The distribution of trading activities of stocks is highly skewed. Some stocks are extremely active but a majority of stocks are much less active. For a composite partition with partitioning columns of trading days and stock tickers, if we use value partitions on both partitioning columns, we will have many extremely small partitions for illiquid stocks. In this case we recommend range partitions on stock tickers where many illiquid stocks can be grouped into one partition, resulting a more evenly partitioned dataset for better performance.

How to Partition Data Evenly

Significant differences among partition sizes may cause load imbalance. Some nodes may have heavy workloads while other nodes idle. If a task is divided into multiple subtasks, it returns the final result only after the last subtask is finished. As each subtask works on a different partition, if data is not distributed evenly among partitions, it may increase the execution time.

A useful tool for partitioning data evenly is function cutPoints(X, N, [freq]), where X is a vector; N means the number of buckets the elements of X will be grouped into; the optional argument freq is a vector of the same length as X indicating the frequency of each element in X. It returns a vector with (N+1) elements such that the elements of X are evenly distributed within each of the N buckets indicated by the vector. It can be used to generate the partition scheme of a range domain in a distributed database.

In the following example, we construct a composite partition on date and symbols for high frequency stock quotes data.

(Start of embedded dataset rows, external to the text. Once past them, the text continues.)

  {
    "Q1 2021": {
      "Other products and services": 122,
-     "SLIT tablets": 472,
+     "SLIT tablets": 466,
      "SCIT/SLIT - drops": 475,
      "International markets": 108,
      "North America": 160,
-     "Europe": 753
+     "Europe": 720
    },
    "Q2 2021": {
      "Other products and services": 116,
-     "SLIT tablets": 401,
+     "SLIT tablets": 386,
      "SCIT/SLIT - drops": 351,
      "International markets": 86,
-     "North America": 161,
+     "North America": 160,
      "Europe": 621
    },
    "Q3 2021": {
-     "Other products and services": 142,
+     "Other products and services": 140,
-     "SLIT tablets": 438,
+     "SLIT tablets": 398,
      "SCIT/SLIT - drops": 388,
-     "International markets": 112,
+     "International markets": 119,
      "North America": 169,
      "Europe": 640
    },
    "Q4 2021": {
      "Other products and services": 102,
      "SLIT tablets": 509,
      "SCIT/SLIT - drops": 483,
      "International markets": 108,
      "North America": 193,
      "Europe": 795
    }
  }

We use the data of 2007.08.01 to determine 128 stock symbol ranges with equal number of rows on 2007.08.01, and apply these ranges on the entire dataset.

t = ploadText(WORK_DIR+"/TAQ20070801.csv")
t = select count(*) as ct from t where date=2007.08.01 group by symbol
buckets = cutPoints(t.symbol, 128, t.ct)

dateDomain = database("", VALUE, 2017.07.01..2018.06.30)
symDomain = database("", RANGE, buckets)
stockDB = database("dfs://stockDBTest", COMPO, [dateDomain, symDomain]);

Partitions on Temporal Values

In the following example, we create a distributed database with a value partition on date. The partitioning scheme extends to the year 2030 to accommodate updates in future time periods.

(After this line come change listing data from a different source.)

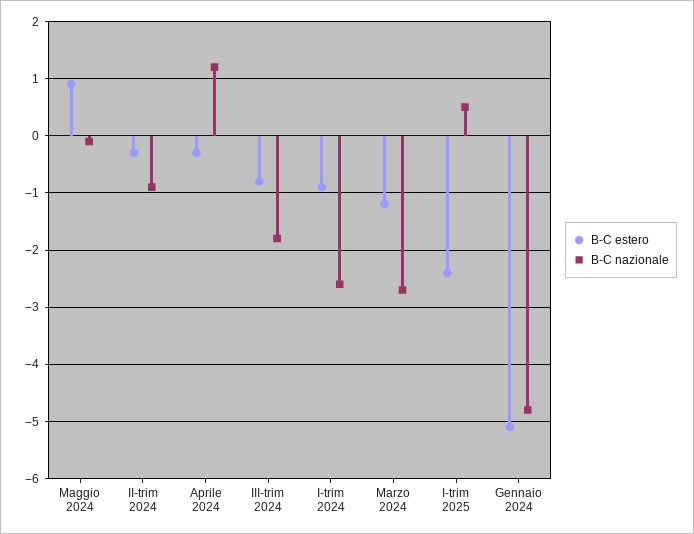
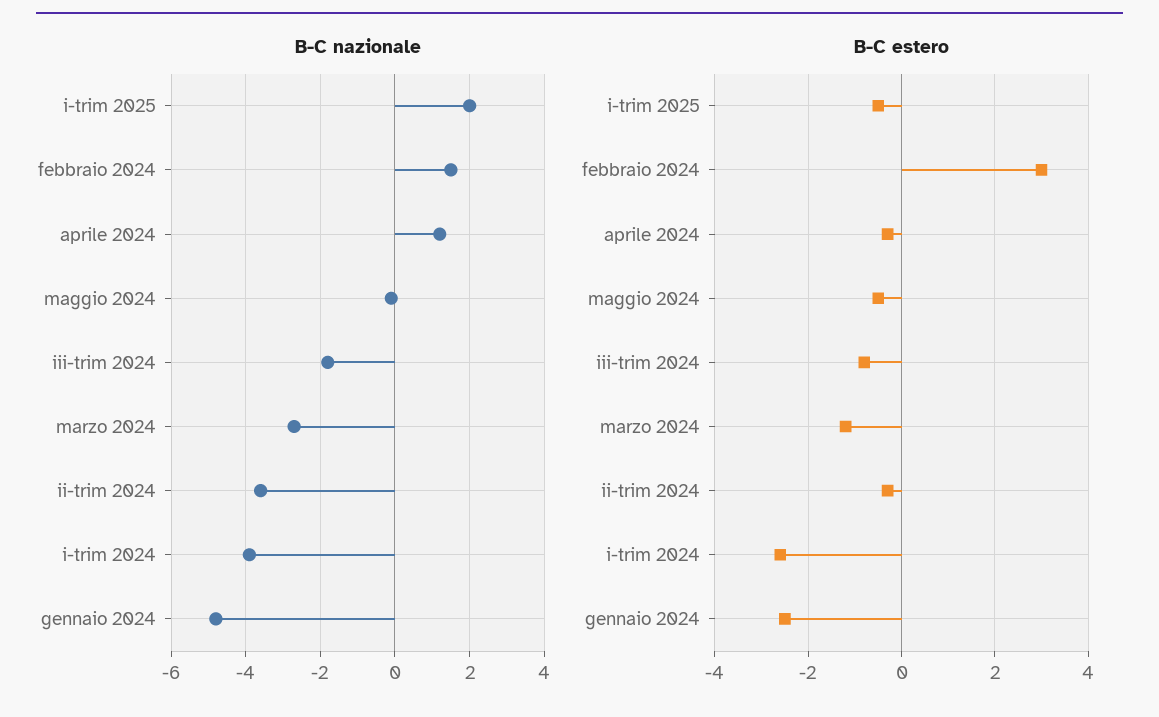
  {
    "B-C estero": {
-     "Maggio 2024": 1,
+     "Maggio 2024": -0.5,
      "II-trim 2024": -0.5,
      "Aprile 2024": -0.5,
      "III-trim 2024": -1,
-     "I-trim 2024": -1,
+     "I-trim 2024": -2.5,
      "Marzo 2024": -1,
-     "I-trim 2025": -2.5,
+     "I-trim 2025": -0.5,
-     "Gennaio 2024": -5
+     "Gennaio 2024": -2.5,
+     "febbraio 2024": 3
    },
    "B-C nazionale": {
      "Maggio 2024": 0,
-     "II-trim 2024": -1,
+     "II-trim 2024": -3.5,
      "Aprile 2024": 1,
      "III-trim 2024": -2,
-     "I-trim 2024": -2.5,
+     "I-trim 2024": -4,
      "Marzo 2024": -2.5,
-     "I-trim 2025": 0.5,
+     "I-trim 2025": 2,
-     "Gennaio 2024": -5
+     "Gennaio 2024": -5,
+     "febbraio 2024": 1.5
    }
  }

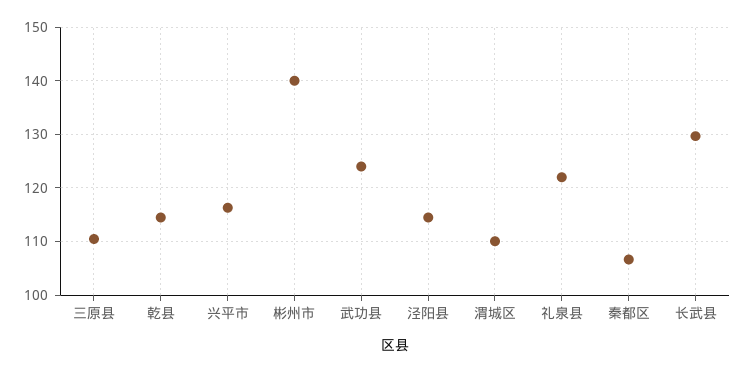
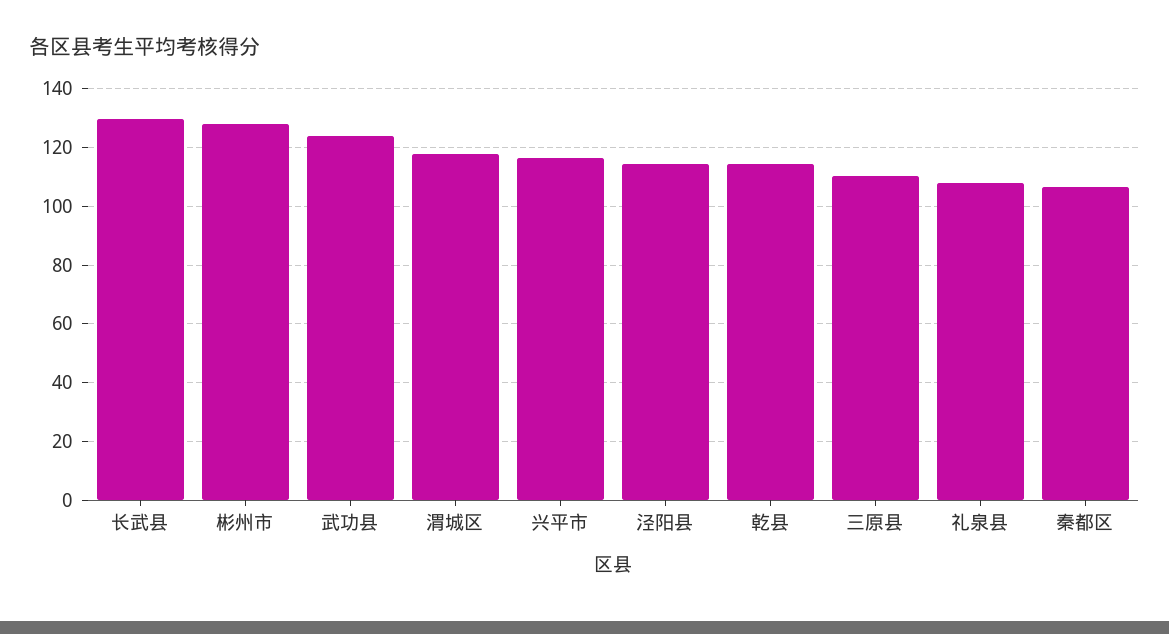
  {
    "三原县": 110,
    "乾县": 114,
    "兴平市": 116,
-   "彬州市": 140,
+   "彬州市": 127.5,
    "武功县": 124,
    "泾阳县": 114,
-   "渭城区": 110,
+   "渭城区": 117.5,
-   "礼泉县": 122,
+   "礼泉县": 107.5,
    "秦都区": 106,
    "长武县": 130
  }

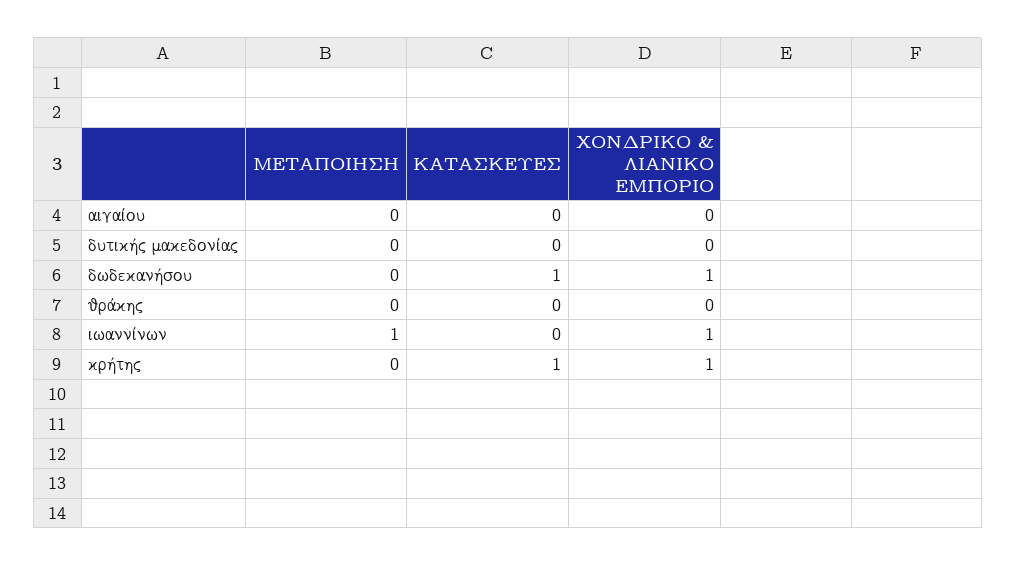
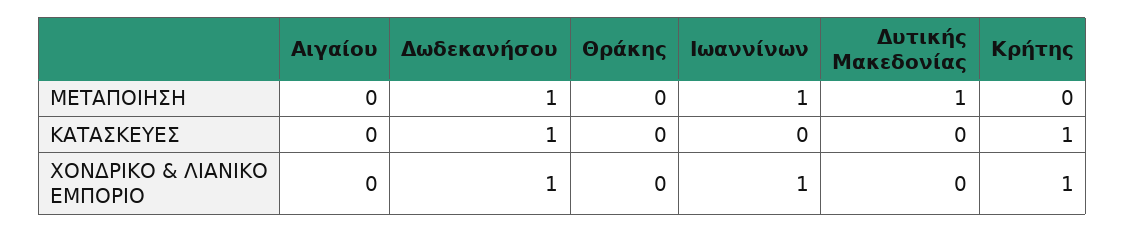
  {
    "ΜΕΤΑΠΟΙΗΣΗ": {
      "αιγαίου": 0,
-     "δυτικής μακεδονίας": 0,
+     "δυτικής μακεδονίας": 1,
-     "δωδεκανήσου": 0,
+     "δωδεκανήσου": 1,
      "θράκης": 0,
      "ιωαννίνων": 1,
      "κρήτης": 0
    },
    "ΚΑΤΑΣΚΕΥΕΣ": {
      "αιγαίου": 0,
      "δυτικής μακεδονίας": 0,
      "δωδεκανήσου": 1,
      "θράκης": 0,
      "ιωαννίνων": 0,
      "κρήτης": 1
    },
    "ΧΟΝΔΡΙΚΟ & ΛΙΑΝΙΚΟ ΕΜΠΟΡΙΟ": {
      "αιγαίου": 0,
      "δυτικής μακεδονίας": 0,
      "δωδεκανήσου": 1,
      "θράκης": 0,
      "ιωαννίνων": 1,
      "κρήτης": 1
    }
  }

dateDB = database("dfs://testDate", VALUE, 2000.01.01 .. 2030.01.01)

When using a time column as the partitioning column, the data type of the partition scheme does not need to be the same as the data type of a partitioning column. For example, if we use month as the partition scheme in a value partition, the data type of the partitioning column can be month, date, datetime, timestamp, or nanotimestamp.

Note: While DolphinDB supports TIME, SECOND, and DATETIME for partitioning columns, avoid using them for value partitions. These time types create millions of small partitions, making both creation and querying inefficient.

Partition Colocation

It may be time consuming to join multiple tables in a distributed database, as the partitions that need to be joined with may be located on different nodes and therefore data need to be copied and moved across nodes. DolphinDB ensures that the same partitions of all the tables in the same distributed database are stored at the same node. This makes it highly efficient to join these tables. DolphinDB does not support joining tables from different partitioned databases.

dateDomain = database("", VALUE, 2018.05.01..2018.07.01)
symDomain = database("", RANGE, string('A'..'Z') join `ZZZZZ)
stockDB = database("dfs://stockDB", COMPO, [dateDomain, symDomain])

quoteSchema = table(10:0, `sym`date`time`bid`bidSize`ask`askSize, [SYMBOL,DATE,TIME,DOUBLE,INT,DOUBLE,INT])
stockDB.createPartitionedTable(quoteSchema, "quotes", `date`sym)

tradeSchema = table(10:0, `sym`date`time`price`vol, [SYMBOL,DATE,TIME,DOUBLE,INT])
stockDB.createPartitionedTable(tradeSchema, "trades", `date`sym)

In the examples above, the distributed tables quotes and trades are located in the same distributed database.